A building that once competed by height is trying to call people back by what it contains. I like that shift. A city landmark can age in two ways: it can remain inside old photographs, or it can be read again through a new use.
The 63 Building has chosen the latter.
What More Museums Mean
I like the idea of more places like this in Seoul. It is good for people, for the city, and for artists.
Museums are inefficient spaces. They do not resolve quickly. They do not always give you an answer. Sometimes you feel nothing in front of a work. Sometimes you stay in a room longer than expected for reasons you cannot explain. But that inefficiency is exactly why cities need museums. People need time that does not produce anything, and cities need places that can hold that time.
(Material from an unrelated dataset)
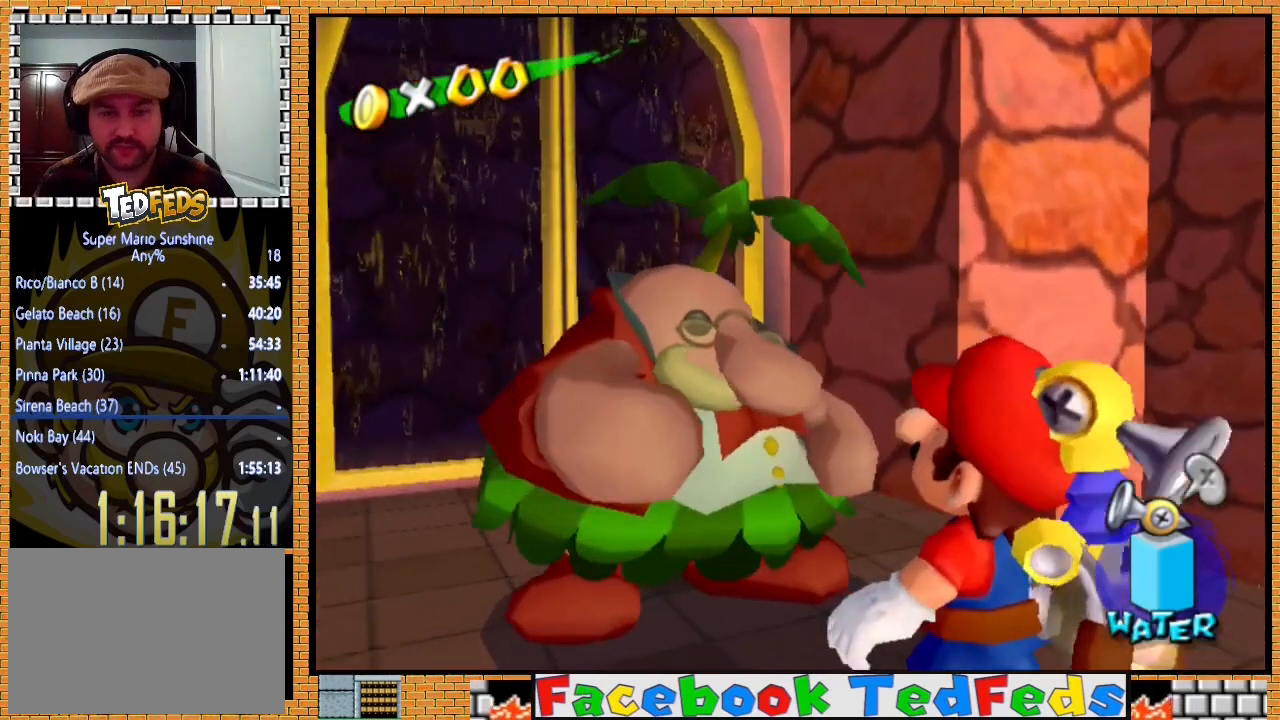
{"buttons": ["A"], "left_stick": "center", "right_stick": "center", "events": [[67, "A", "down"], [200, "A", "up"], [433, "A", "down"]]}
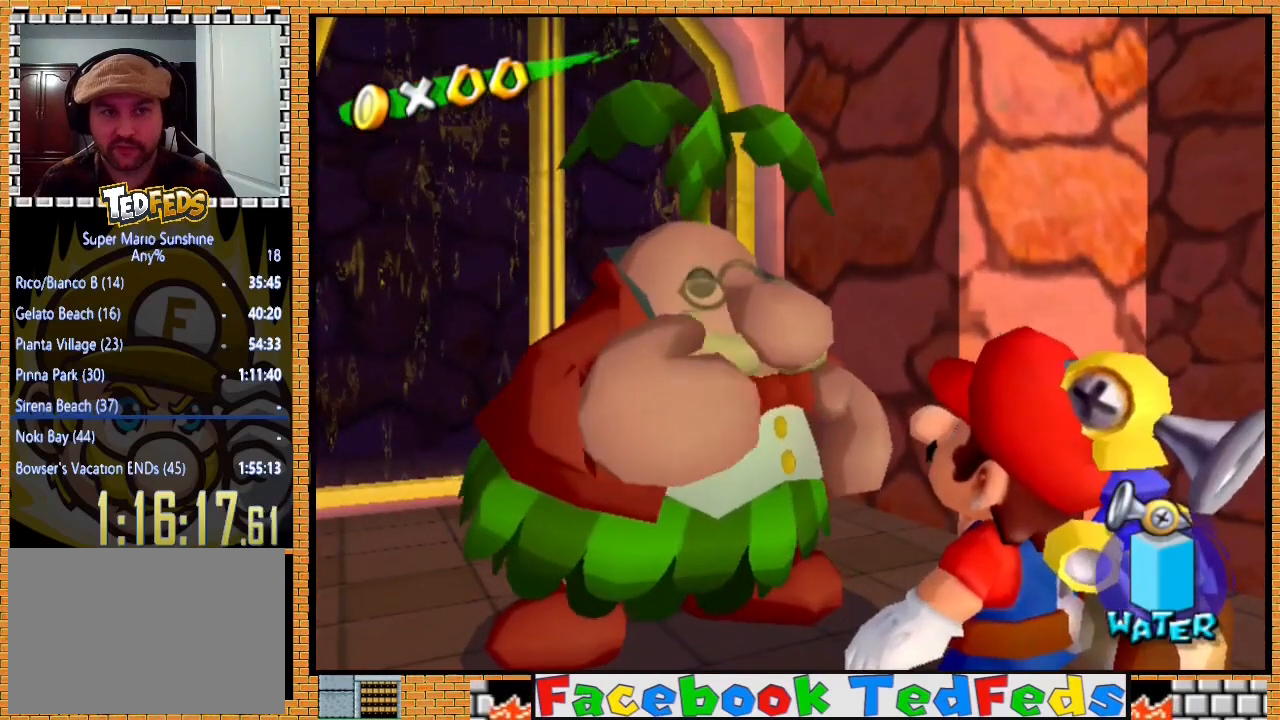
{"buttons": ["A", "X"], "left_stick": "center", "right_stick": "center", "events": [[200, "A", "up"], [300, "A", "down"], [333, "X", "down"]]}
The feeling that Seoul is becoming a global megacity comes from moments like this. Not from another tall tower, but from the growing list of things one can see on a Tuesday evening.
Someone’s First Pompidou
In 2011, I met the Pompidou for the first time in Paris. That was where I learned that even if you do not know much about art, a space can still stay with you.
In 2026, someone will meet it for the first time in Yeouido. On a school trip, on a date, or because they remember the old aquarium. Some of them will leave with something, even if they still do not know much about art.
Someone’s first Pompidou will not be Paris. It will be Yeouido.
That, too, is what it means for a museum to open.